(SUPPLIED RECORDS)
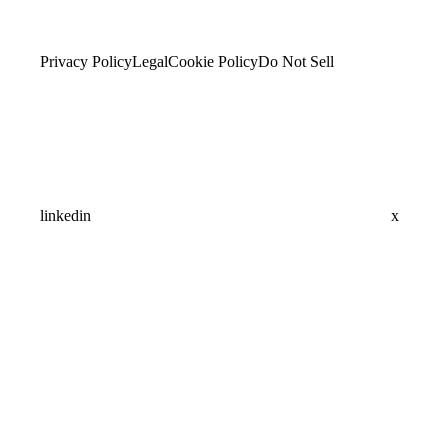
Privacy Policy
Legal
Cookie Policy
Do Not Sell
linkedin
x
Assistant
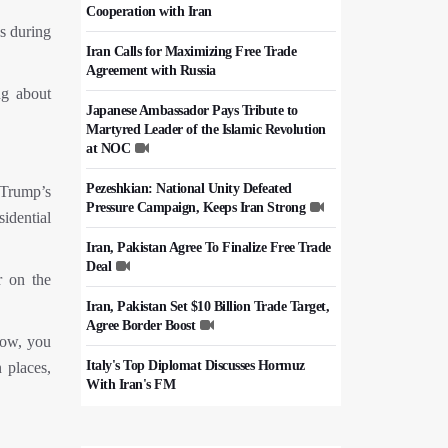
Cooperation with Iran
es during
Iran Calls for Maximizing Free Trade
Agreement with Russia
ng about
Japanese Ambassador Pays Tribute to
Martyred Leader of the Islamic Revolution
at NOC
Pezeshkian: National Unity Defeated
 Trump’s
Pressure Campaign, Keeps Iran Strong
idential
Iran, Pakistan Agree To Finalize Free Trade
Deal
r on the
Iran, Pakistan Set $10 Billion Trade Target,
Agree Border Boost
now, you
Italy's Top Diplomat Discusses Hormuz
 places,
With Iran's FM
50,000 Iraqi Students Study at Iranian
Universities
(End SUPPLIED RECORDS)
### DIRECTIONS FOR THIS TASK:
Tally up how many lines in the records contain the string "Free". Answer with that figure only.

### EXERCISE RESPONSE:
2